=== MATERIALE DI PARTENZA ===
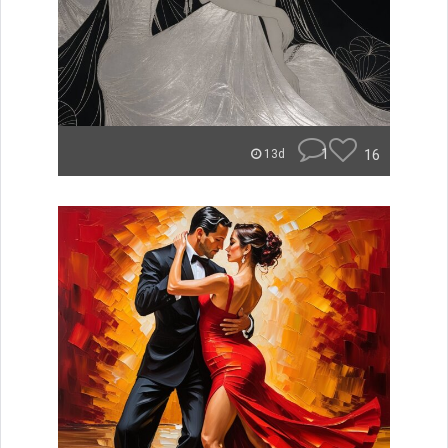
1
16
13d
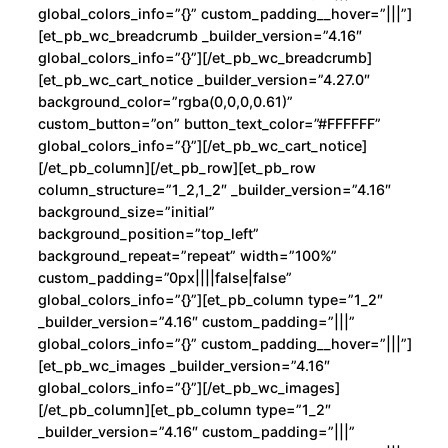
d
global_colors_info=”{}” custom_padding__hover=”|||”]
[et_pb_wc_breadcrumb _builder_version=”4.16″
global_colors_info=”{}”][/et_pb_wc_breadcrumb]
[et_pb_wc_cart_notice _builder_version=”4.27.0″
background_color=”rgba(0,0,0,0.61)”
custom_button=”on” button_text_color=”#FFFFFF”
global_colors_info=”{}”][/et_pb_wc_cart_notice]
[/et_pb_column][/et_pb_row][et_pb_row
column_structure=”1_2,1_2″ _builder_version=”4.16″
background_size=”initial”
background_position=”top_left”
background_repeat=”repeat” width=”100%”
custom_padding=”0px||||false|false”
global_colors_info=”{}”][et_pb_column type=”1_2″
_builder_version=”4.16″ custom_padding=”|||”
global_colors_info=”{}” custom_padding__hover=”|||”]
[et_pb_wc_images _builder_version=”4.16″
global_colors_info=”{}”][/et_pb_wc_images]
[/et_pb_column][et_pb_column type=”1_2″
_builder_version=”4.16″ custom_padding=”|||”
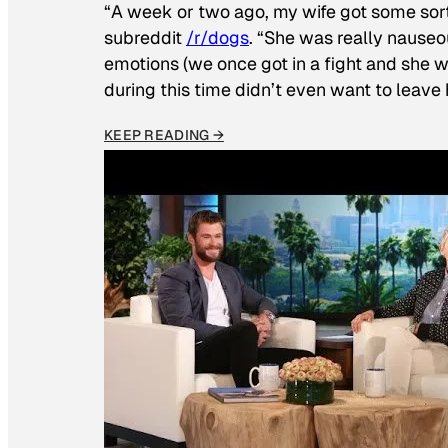
“A week or two ago, my wife got some sor
subreddit
/r/dogs
. “She was really nauseou
emotions (we once got in a fight and she w
during this time didn’t even want to leave
KEEP READING →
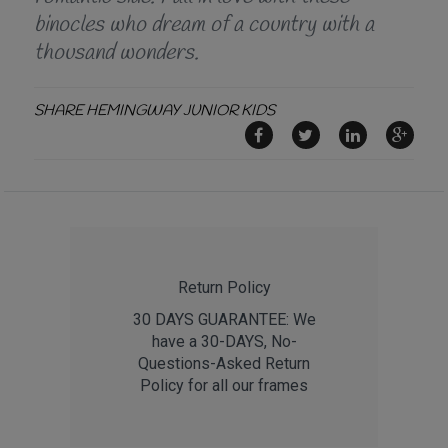
binocles who dream of a country with a
thousand wonders.
SHARE HEMINGWAY JUNIOR KIDS
Return Policy
30 DAYS GUARANTEE: We
have a 30-DAYS, No-
Questions-Asked Return
Policy for all our frames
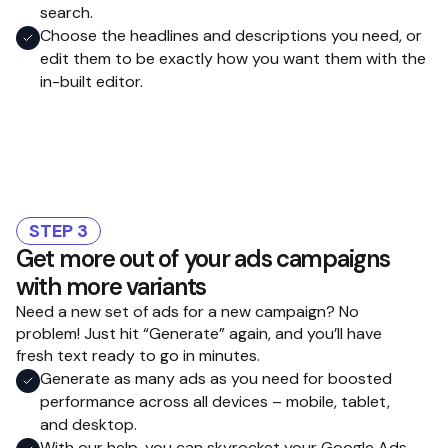
search.
Choose the headlines and descriptions you need, or
edit them to be exactly how you want them with the
in-built editor.
STEP 3
Get more out of your ads campaigns
with more variants
Need a new set of ads for a new campaign? No
problem! Just hit “Generate” again, and you’ll have
fresh text ready to go in minutes.
Generate as many ads as you need for boosted
performance across all devices – mobile, tablet,
and desktop.
With our help, you can skyrocket your Google Ads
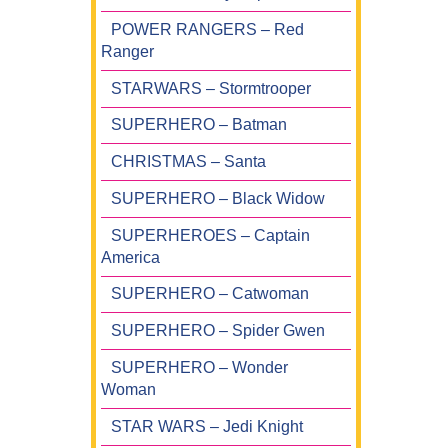
POWER RANGERS – Red
Ranger
STARWARS – Stormtrooper
SUPERHERO – Batman
CHRISTMAS – Santa
SUPERHERO – Black Widow
SUPERHEROES – Captain
America
SUPERHERO – Catwoman
SUPERHERO – Spider Gwen
SUPERHERO – Wonder
Woman
STAR WARS – Jedi Knight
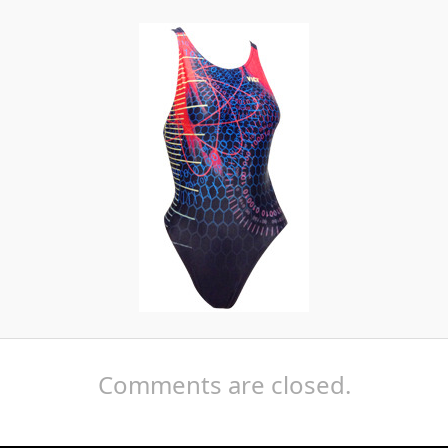
Comments are closed.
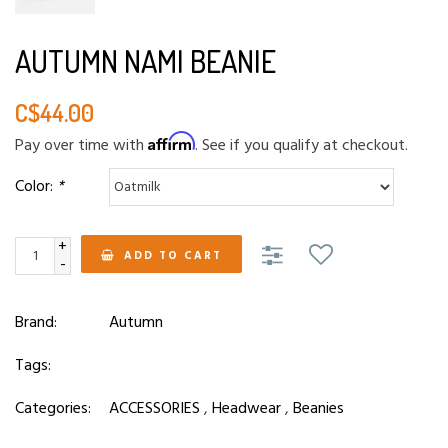
AUTUMN NAMI BEANIE
C$44.00
Affirm
Pay over time with
. See if you qualify at checkout.
Color:
*
+
ADD TO CART
-
Brand:
Autumn
Tags:
Categories:
ACCESSORIES
,
Headwear
,
Beanies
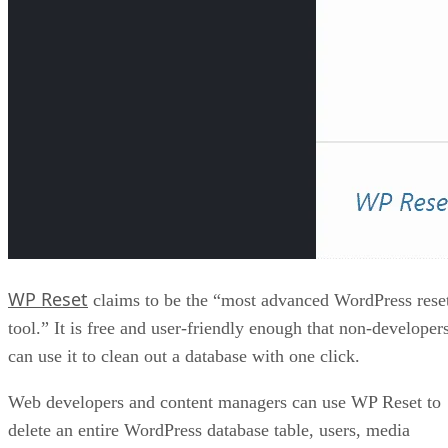
WP Reset
claims to be the “most advanced WordPress rese
tool.” It is free and user-friendly enough that non-developer
can use it to clean out a database with one click.
Web developers and content managers can use WP Reset to
delete an entire WordPress database table, users, media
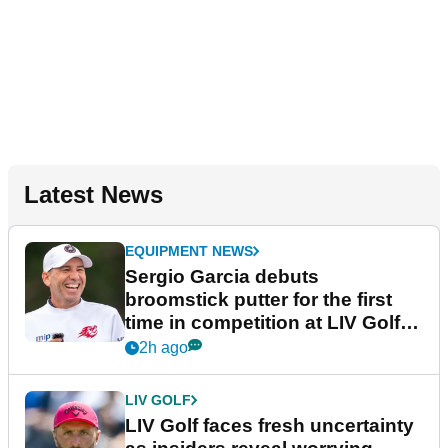
Latest News
EQUIPMENT NEWS
Sergio Garcia debuts
broomstick putter for the first
time in competition at LIV Golf
New York
2h ago
LIV GOLF
LIV Golf faces fresh uncertainty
===
*ATTIVITÀ DA SVOLGERE*:
Ricopi riga per riga, senza alcuna modifica, tutto il testo del materiale qui sopra. Lasci fuori dalla risposta le immagini.

*SPAZIO RISPOSTA*:
1
16
13d
d
global_colors_info=”{}” custom_padding__hover=”|||”]
[et_pb_wc_breadcrumb _builder_version=”4.16″
global_colors_info=”{}”][/et_pb_wc_breadcrumb]
[et_pb_wc_cart_notice _builder_version=”4.27.0″
background_color=”rgba(0,0,0,0.61)”
custom_button=”on” button_text_color=”#FFFFFF”
global_colors_info=”{}”][/et_pb_wc_cart_notice]
[/et_pb_column][/et_pb_row][et_pb_row
column_structure=”1_2,1_2″ _builder_version=”4.16″
background_size=”initial”
background_position=”top_left”
background_repeat=”repeat” width=”100%”
custom_padding=”0px||||false|false”
global_colors_info=”{}”][et_pb_column type=”1_2″
_builder_version=”4.16″ custom_padding=”|||”
global_colors_info=”{}” custom_padding__hover=”|||”]
[et_pb_wc_images _builder_version=”4.16″
global_colors_info=”{}”][/et_pb_wc_images]
[/et_pb_column][et_pb_column type=”1_2″
_builder_version=”4.16″ custom_padding=”|||”
“A week or two ago, my wife got some sor
subreddit
/r/dogs
. “She was really nauseou
emotions (we once got in a fight and she w
during this time didn’t even want to leave
KEEP READING →
binocles who dream of a country with a
thousand wonders.
SHARE HEMINGWAY JUNIOR KIDS
Return Policy
30 DAYS GUARANTEE: We
have a 30-DAYS, No-
Questions-Asked Return
Policy for all our frames
search.
Choose the headlines and descriptions you need, or
edit them to be exactly how you want them with the
in-built editor.
STEP 3
Get more out of your ads campaigns
with more variants
Need a new set of ads for a new campaign? No
problem! Just hit “Generate” again, and you’ll have
fresh text ready to go in minutes.
Generate as many ads as you need for boosted
performance across all devices – mobile, tablet,
and desktop.
With our help, you can skyrocket your Google Ads
POWER RANGERS – Red
Ranger
STARWARS – Stormtrooper
SUPERHERO – Batman
CHRISTMAS – Santa
SUPERHERO – Black Widow
SUPERHEROES – Captain
America
SUPERHERO – Catwoman
SUPERHERO – Spider Gwen
SUPERHERO – Wonder
Woman
STAR WARS – Jedi Knight
Comments are closed.
AUTUMN NAMI BEANIE
C$44.00
Affirm
Pay over time with
. See if you qualify at checkout.
Color:
*
+
ADD TO CART
-
Brand:
Autumn
Tags:
Categories:
ACCESSORIES
,
Headwear
,
Beanies
WP Reset
claims to be the “most advanced WordPress rese
tool.” It is free and user-friendly enough that non-developer
can use it to clean out a database with one click.
Web developers and content managers can use WP Reset to
delete an entire WordPress database table, users, media
Latest News
EQUIPMENT NEWS
Sergio Garcia debuts
broomstick putter for the first
time in competition at LIV Golf
New York
2h ago
LIV GOLF
LIV Golf faces fresh uncertainty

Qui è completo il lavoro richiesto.